Complete Genome Sequences of the Carlavirus Sweet potato chlorotic fleck virus from East Timor and Australia.

We present here the first complete genome sequences of Sweet potato chlorotic fleck virus (SPCFV) from sweet potato in Australia and East Timor, and we compare these with four complete SPCFV genomes from South Korea and one from Uganda. The Australian, East Timorese, South Korean, and Ugandan genomes differed considerably from each other.

GENOME ANNOUNCEMENT

To examine possible connectivity between viruses infecting important crops in Australia and South-East Asia, we studied sweet potato viruses from East Timor and Australia. Sweet potato chlorotic fleck virus (SPCFV) is a single-stranded RNA virus belonging to the genus Carlavirus, family Betaflexiviridae (1). It has not been reported from East Timor, but it was found once in Australia, from where a single SPCFV coat protein sequence (AusCan) is available under accession number EF990647 (2). Currently, only four complete SPCFV genomes from South Korea and one from Uganda are available in GenBank (1, 3). Isolate AusCan and an SPCFV isolate from East Timor were sequenced and their complete genomes were obtained.

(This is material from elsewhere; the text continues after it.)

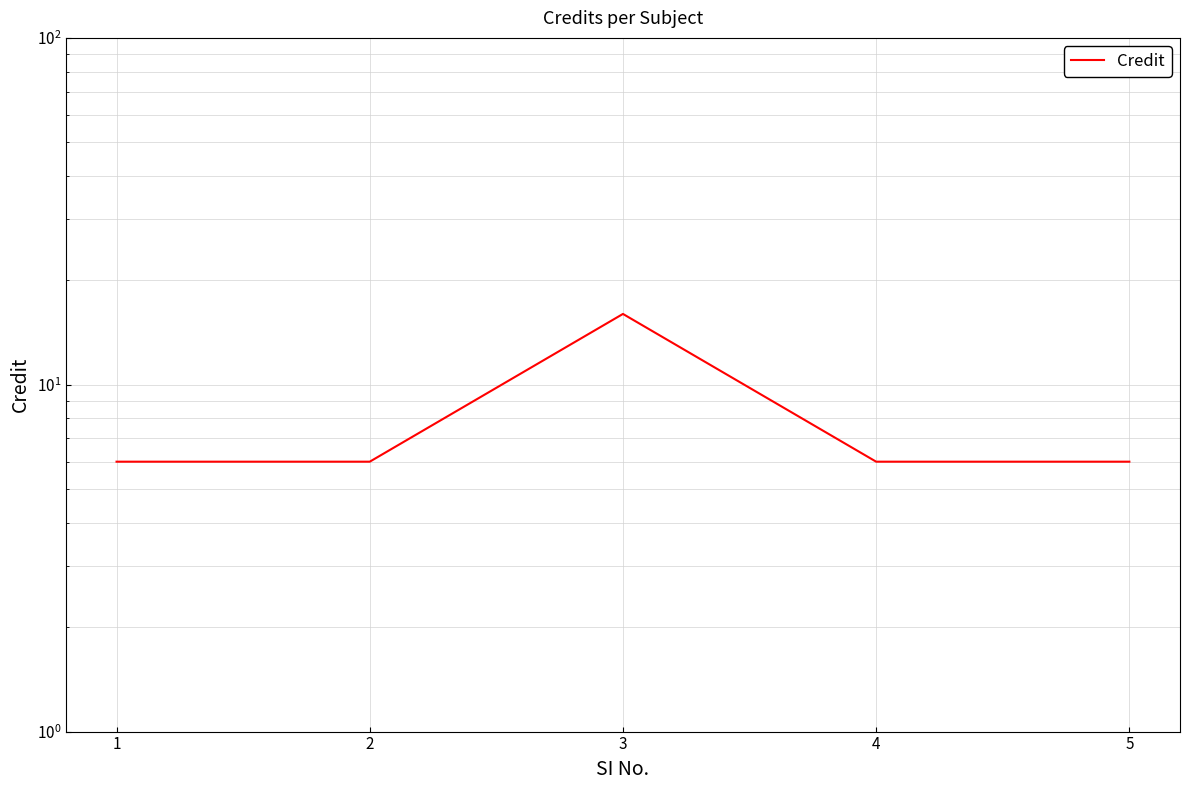

What is the maximum value shown in the chart?

16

Fifteen East Timorese sweet potato samples blotted onto Fast Technology for Analysis of nucleic acids (FTA) cards (4) were sent to Australia. A plant infected with isolate AusCan was planted, and a scion from it graft-inoculated to indicator plant Ipomoea setosa. Total RNA was extracted from the FTA cards and an I. setosa leaf sample with virus symptoms using the ZR Plant RNA MiniPrep kit (Zymo Research) and treated with RNase-free DNase (Invitrogen) measured using Qubit (Invitrogen). RNA integrity was confirmed using RNA screen Tape (TapeStation 2200, Agilent Technologies). Libraries were prepared from total RNA using a TruSeqstranded Total RNA sample preparation kit with Ribozero-Plant (catalogue number RS-122-2401, Illumina). Final size and concentration of each library was verified using Qubit and D1000 ScreenTape (TapeStation 2200, Agilent Technologies). Sequencing was by HiSeq 2500 using a TruSeq SBS kit V4 (Illumina) with 151 cycles of paired-end reads. The reads were assembled and the genomes were annotated using CLC Genomics Workbench version 6.5 (CLC bio) and Geneious version 8.1.7 (Biomatters) (5).

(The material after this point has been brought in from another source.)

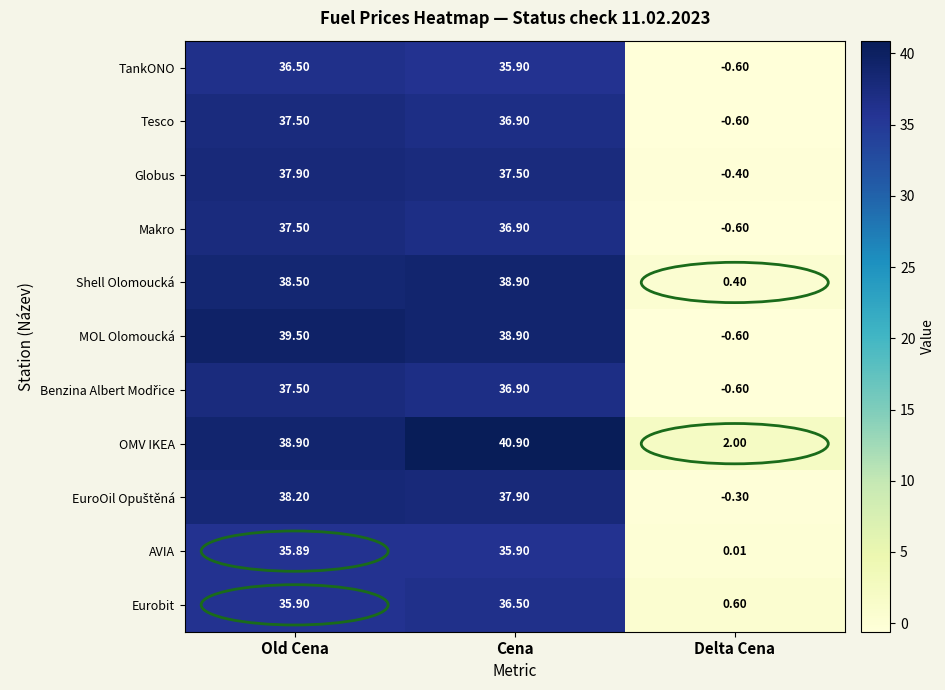

List the labels in order of Globus value, smallest first.

Delta Cena, Cena, Old Cena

Only one FTA card sample (Tm37) collected in May 2015 from the Dili district in East Timor contained SPCFV. It yielded 14,721,488 reads and, after trimming, 14,546,337 remained. De novo assembly generated 1,307 contigs and 21,003 reads mapped to the contig of interest with coverage of 397×. Sample AusCan yielded 6,260,728 reads and, after trimming, 5,405,928 remained. De novo assembly generated 832 contigs with 333,024 reads mapped to the contig of interest, giving coverage of 6,302×. Both Tm37 and AusCan sequences had the six intact open reading frames (ORFs) typical of carlaviruses (6). Pairwise nucleotide identity between Tm37 and AusCan was 72%. The closest match to Tm37 by BLAST was 87% to KP715159 from South Korea, and to AusCan it was 87% to KP115606, also from South Korea. Although the Tm37 and AusCan genomes only had 72.4% nucleotide identities, these are within the Carlavirus spp. demarcation of <72% identity (7). This high SPCFV genome sequence divergence provides no evidence of connectivity between East Timor and Australia. The same applies to connectivity between either of them and the South Korean and Ugandan genomes, which differed by at least 13%.

Nucleotide sequence accession numbers.

The sequences were deposited in GenBank under accession numbers KU720565 (Tm37) and KU707475 (AusCan).